OceanScape International Limited Receives Whitewash Waiver for Convertible Loan
OceanScape International Limited Receives Whitewash Waiver for Convertible Loan
Key Highlights
- Whitewash Waiver Granted: OceanScape International Limited (formerly V2Y Corporation Ltd.) has received a Whitewash Waiver from the Securities Industry Council (SIC) of Singapore regarding a major convertible loan transaction with Mr. Lang Jinjun.
- Potential Change in Control: The transaction could result in Mr. Lang Jinjun and his concert parties holding over 49% of the voting rights in the Company, significantly changing the Company’s shareholding structure.
- Shareholder Vote Required: The waiver is conditional on independent shareholders’ approval of a dedicated Whitewash Resolution at an upcoming general meeting.
- Independent Financial Adviser Appointed: An IFA will be engaged to advise shareholders on the implications of the Whitewash Resolution and the convertible loan.
- Detailed Circular Forthcoming: A circular with full details and the IFA’s opinion will be sent to shareholders before the vote.
Details of the Whitewash Waiver and Convertible Loan
The Board of Directors announced that the SIC granted the Whitewash Waiver on 29 January 2026, relating to a previously announced convertible loan facility extended by Mr. Lang Jinjun. The waiver allows the transaction to proceed without requiring Mr. Lang and his concert parties to make a mandatory general offer for all shares in the Company, provided certain conditions are strictly met.
Conditions Imposed by the SIC
- The Whitewash Resolution must be approved by a majority of independent shareholders at a general meeting, by way of a poll, and must be a standalone resolution.
- Mr. Lang, his concert parties, and parties not independent of them are prohibited from voting on the Whitewash Resolution.
- Neither Mr. Lang nor his concert parties may acquire further shares or related instruments (other than as disclosed in the circular) between the convertible loan announcement and the shareholder vote, or in the six months before the announcement if negotiations were underway.
- An Independent Financial Adviser (IFA) must be appointed to opine on the Whitewash Resolution for independent shareholders.
- The circular to shareholders must clearly set out:
- Full details of the convertible loan and the proposed conversion shares issuance
- The dilution impact on existing shareholders
- The number and percentage of voting rights held by Mr. Lang and his concert parties, both before and after the conversion
- Prominent warnings that, after conversion, Mr. Lang and his concert parties will control more than 49% of the Company, and will be free to acquire further shares without triggering a general offer obligation
- Notice that by approving the Whitewash Resolution, shareholders waive their right to a general offer at the highest price paid by Mr. Lang and his concert parties in the prior six months
- Potential risks, including loss of opportunity for a general offer from other parties who may be discouraged from bidding due to the expected dilution
- The waiver is subject to SIC’s advance approval of the circular sections referring to the Whitewash Resolution
- The shareholder vote must take place within three months, and the loan conversion must occur within five years of loan issuance
- Mr. Lang and relevant parties must comply with specific disclosure obligations under the Singapore Takeover Code
What Shareholders Need to Know
- Share Dilution: The issuance of convertible shares could significantly dilute existing shareholders’ interests and consolidate control with Mr. Lang and his concert parties.
- Loss of General Offer Rights: By approving the Whitewash Resolution, shareholders give up their right to receive a mandatory general offer at the highest price paid by Mr. Lang and his concert parties in the past six months.
- Potential Impact on Share Price: The transaction could be viewed as a change of control event, which may impact share valuation and trading liquidity. The dilution and control implications are highly material and price sensitive.
- Risk of Deterring Competing Offers: The increase in control by Mr. Lang may deter alternative takeover bids, potentially limiting future exit opportunities for minority shareholders.
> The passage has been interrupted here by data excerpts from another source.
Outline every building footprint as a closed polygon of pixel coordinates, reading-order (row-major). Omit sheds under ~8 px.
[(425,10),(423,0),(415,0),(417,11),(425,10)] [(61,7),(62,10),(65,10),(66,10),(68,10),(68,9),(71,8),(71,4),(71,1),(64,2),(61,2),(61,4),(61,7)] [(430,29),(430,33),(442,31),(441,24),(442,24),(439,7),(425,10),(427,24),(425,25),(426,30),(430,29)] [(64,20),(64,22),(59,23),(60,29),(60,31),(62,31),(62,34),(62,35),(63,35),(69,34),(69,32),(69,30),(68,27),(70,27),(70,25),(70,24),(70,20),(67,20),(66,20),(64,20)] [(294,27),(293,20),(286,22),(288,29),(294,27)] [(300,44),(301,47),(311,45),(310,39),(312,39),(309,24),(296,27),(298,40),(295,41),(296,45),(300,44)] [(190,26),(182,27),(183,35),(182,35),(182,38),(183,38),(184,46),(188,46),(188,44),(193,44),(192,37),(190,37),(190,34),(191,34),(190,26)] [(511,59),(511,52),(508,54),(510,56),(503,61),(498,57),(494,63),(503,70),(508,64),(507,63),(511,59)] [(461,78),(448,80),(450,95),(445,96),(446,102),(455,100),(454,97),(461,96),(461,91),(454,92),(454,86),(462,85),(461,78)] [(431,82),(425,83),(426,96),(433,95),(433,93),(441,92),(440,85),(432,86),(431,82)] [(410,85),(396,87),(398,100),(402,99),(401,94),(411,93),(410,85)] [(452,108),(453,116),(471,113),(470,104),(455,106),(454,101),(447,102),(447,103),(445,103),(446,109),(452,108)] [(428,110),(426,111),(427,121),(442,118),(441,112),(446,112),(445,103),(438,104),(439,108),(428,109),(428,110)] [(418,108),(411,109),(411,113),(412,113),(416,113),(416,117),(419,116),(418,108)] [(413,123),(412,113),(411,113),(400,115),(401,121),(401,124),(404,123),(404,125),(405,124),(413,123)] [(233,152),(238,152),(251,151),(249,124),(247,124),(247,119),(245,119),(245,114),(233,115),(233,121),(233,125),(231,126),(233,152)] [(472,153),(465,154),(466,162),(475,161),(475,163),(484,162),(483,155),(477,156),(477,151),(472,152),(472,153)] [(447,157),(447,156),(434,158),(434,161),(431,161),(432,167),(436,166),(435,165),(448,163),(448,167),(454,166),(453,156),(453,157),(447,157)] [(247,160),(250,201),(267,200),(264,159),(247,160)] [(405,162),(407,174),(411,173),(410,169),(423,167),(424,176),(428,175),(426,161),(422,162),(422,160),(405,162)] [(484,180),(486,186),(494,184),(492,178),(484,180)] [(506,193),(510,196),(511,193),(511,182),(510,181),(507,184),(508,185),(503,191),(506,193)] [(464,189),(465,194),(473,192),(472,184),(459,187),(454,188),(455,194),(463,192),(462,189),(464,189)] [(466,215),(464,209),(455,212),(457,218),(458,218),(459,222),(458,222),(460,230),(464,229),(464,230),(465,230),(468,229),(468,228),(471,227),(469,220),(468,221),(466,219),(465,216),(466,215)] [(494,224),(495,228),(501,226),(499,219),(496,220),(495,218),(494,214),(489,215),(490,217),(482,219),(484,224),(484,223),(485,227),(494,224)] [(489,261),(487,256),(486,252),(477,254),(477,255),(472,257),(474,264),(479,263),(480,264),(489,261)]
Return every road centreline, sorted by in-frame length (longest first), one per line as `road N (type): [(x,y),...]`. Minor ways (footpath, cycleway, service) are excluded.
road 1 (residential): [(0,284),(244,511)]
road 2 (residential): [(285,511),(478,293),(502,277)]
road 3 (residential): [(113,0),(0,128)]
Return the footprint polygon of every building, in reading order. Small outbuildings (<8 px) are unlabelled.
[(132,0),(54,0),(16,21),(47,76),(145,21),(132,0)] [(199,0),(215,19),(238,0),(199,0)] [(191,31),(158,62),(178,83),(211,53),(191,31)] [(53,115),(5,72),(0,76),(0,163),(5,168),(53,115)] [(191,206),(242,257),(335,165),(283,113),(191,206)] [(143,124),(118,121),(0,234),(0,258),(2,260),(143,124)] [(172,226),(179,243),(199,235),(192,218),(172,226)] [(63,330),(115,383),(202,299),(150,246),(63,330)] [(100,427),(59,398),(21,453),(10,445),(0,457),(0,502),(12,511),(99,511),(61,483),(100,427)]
- Further Details to Come: Shareholders should await the detailed circular and IFA report before making any decisions. Caution is advised when trading shares until the process is complete and all information is available.
Cautionary Statement
The Company specifically warns that, although the Whitewash Waiver has been granted, completion of the convertible loan transaction is not assured as it remains subject to additional conditions. Shareholders and potential investors are urged to exercise caution and consult their professional advisers when dealing in the Company’s shares.
Next Steps
- The Company will soon dispatch a circular with the EGM notice, full transaction details, and the IFA’s independent opinion and recommendation to all shareholders.
- Shareholders should review all materials carefully and participate in the upcoming vote on the Whitewash Resolution.
Disclaimer: This article is a summary and interpretation of a company announcement and is intended for informational purposes only. It does not constitute investment advice. Investors should review the official documents and consult with qualified professional advisers before taking any action regarding the Company’s securities.